I'm trying to do some advanced features with android maps and to do that I need to do some operations on vectors. Now - I read the answer from this and it gave me some hints and tips. However, there is a part which I don't understand. Please allow me to quote this:
Now that we have the ray with its start and end coordinates, the problem shifts from "is the point within the polygon" to "how often intersects the ray a polygon side". Therefor we can't just work with the polygon points as before (for the bounding box), now we need the actual sides. A side is always defined by two points.
side 1: (X1/Y1)-(X2/Y2) side 2:
(X2/Y2)-(X3/Y3) side 3:
(X3/Y3)-(X4/Y4)
So my understanding is that every side of the triangle is actually a vector. But how is it possible to substract 2 points? Let's say I got a triangle with 3 vertices: A(1,1) , B(2,2), C (1,3). So according to that, I have to do, for example, (1,1)-(2,2) in order to calculate one of the sides. The question is how to do it programatically in java/android? Below I'm attaching the code which I already developed:
/** Creating the containers for screen
* coordinates taken from geoPoints
*/
Point point1_screen = new Point();
Point point2_screen = new Point();
Point point3_screen = new Point();
/* Project them from the map to screen */
mapView.getProjection().toPixels(point1, point1_screen);
mapView.getProjection().toPixels(point2, point2_screen);
mapView.getProjection().toPixels(point3, point3_screen);
int xA = point1_screen.x;
int yA = point1_screen.y;
int xB = point2_screen.x;
int yB = point2_screen.y;
int xC = point3_screen.x;
int yC = point3_screen.y;
int[] xPointsArray = new int[3];
int[] yPointsArray = new int[3];
xPointsArray[0] = xA;
xPointsArray[1] = xB;
xPointsArray[2] = xC;
yPointsArray[0] = yA;
yPointsArray[1] = yB;
yPointsArray[2] = yC;
Arrays.sort(xPointsArray);
int xMin = xPointsArray[0];
int yMin = yPointsArray[0];
int xMax = xPointsArray[xPointsArray.length-1];
int yMax = xPointsArray[xPointsArray.length-1];
int e = (xMax - xMin) / 100; // for ray calcultions
int width = mapView.getWidth();
int height = mapView.getHeight();
if(pPoint.x < xMin || pPoint.x > xMax || pPoint.y > yMin || pPoint.y < yMax)
{
DisplayInfoMessage(pPoint.x + " < " + xMin + " AND " + pPoint.x + " > " + xMax + " || " + pPoint.y + " < " + yMin + " AND " + pPoint.y + " > " + yMax );
// DisplayInfoMessage("Minimum is: "+ yPointsArray[0] + " and the maximum is: "+ yPointsArray[xPointsArray.length-1]);
}
else
{
GeoPoint start_point = new GeoPoint(xMin - e, pPoint.y);
Point start_point_container = new Point();
mapView.getProjection().toPixels(start_point, start_point_container);
int a, b, c, tx, ty;
int d1, d2, hd;
int ix, iy;
float r;
// calculating vector for 1st line
tx = xB - xA;
ty = yB - yA;
// equation for 1st line
a = ty;
b = tx;
c = xA*a - yA*b;
// get distances from line for line 2
d1 = a*xB + b*yB + c;
d2 = a*pPoint.x + b*pPoint.y + c;
DisplayInfoMessage("You clicked inside the triangle!" + "TRIANGLE POINTS: A("+xA+","+yA+") B("+xB+","+yB+") C("+xC+","+yC+")");
}
The pPoint hold the coordinates of the point which user clicked. I hope that I explained my problem well enough. Can someone give me some help with that? Appreciated!

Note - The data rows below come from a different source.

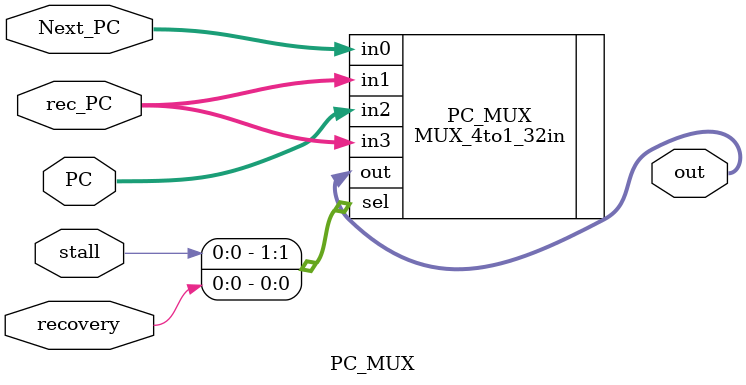
<source format=v>
`include "MUX_4to1_32in.v"

module PC_MUX (
    input recovery, stall,
    input [31:0] rec_PC, Next_PC, PC,
    output [31:0] out
);

MUX_4to1_32in PC_MUX(.sel ({stall, recovery}), 
    .in0 (Next_PC), .in1 (rec_PC), .in2 (PC), .in3 (rec_PC),
    .out (out));
endmodule
</source>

I'm not an Android developer, but I see that android.graphics.drawable.shapes.Shape lacks the contains() method found in java.awt.Shape. It appears you'll have to develop your own test, as suggested in the article you cited. In addition, you might want to look at crossing/winding number algorithms.

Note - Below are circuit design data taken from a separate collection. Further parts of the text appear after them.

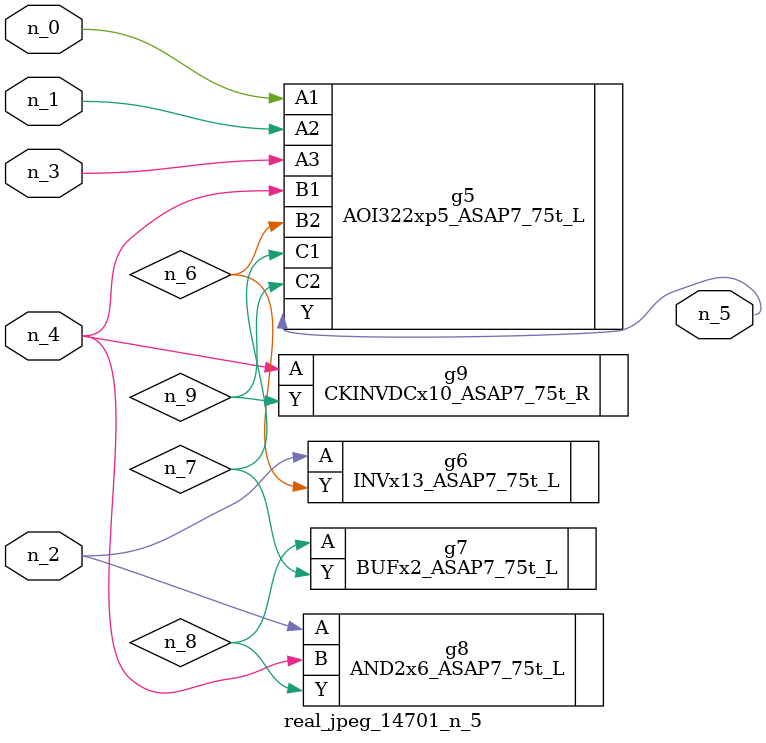
<source format=v>
module real_jpeg_14701_n_5 (n_4, n_0, n_1, n_2, n_3, n_5);

input n_4;
input n_0;
input n_1;
input n_2;
input n_3;

output n_5;

wire n_8;
wire n_6;
wire n_7;
wire n_9;

AOI322xp5_ASAP7_75t_L g5 ( 
.A1(n_0),
.A2(n_1),
.A3(n_3),
.B1(n_4),
.B2(n_6),
.C1(n_7),
.C2(n_9),
.Y(n_5)
);

INVx13_ASAP7_75t_L g6 ( 
.A(n_2),
.Y(n_6)
);

AND2x6_ASAP7_75t_L g8 ( 
.A(n_2),
.B(n_4),
.Y(n_8)
);

CKINVDCx10_ASAP7_75t_R g9 ( 
.A(n_4),
.Y(n_9)
);

BUFx2_ASAP7_75t_L g7 ( 
.A(n_8),
.Y(n_7)
);


endmodule
</source>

But how is it possible to subtract 2 points?
Subtraction of vectors is well defined, and easily implemented in Java. Given two points as vectors, the components of the difference represent the tangent (slope) of a line connecting the points. The example in the article implements this in the following lines:
//get tangent vector for line 1
tx = v1x2 - v1x1;
ty = v1y2 - v1y1;
The foundation for the approach shown is discussed further in Line and Segment Intersections.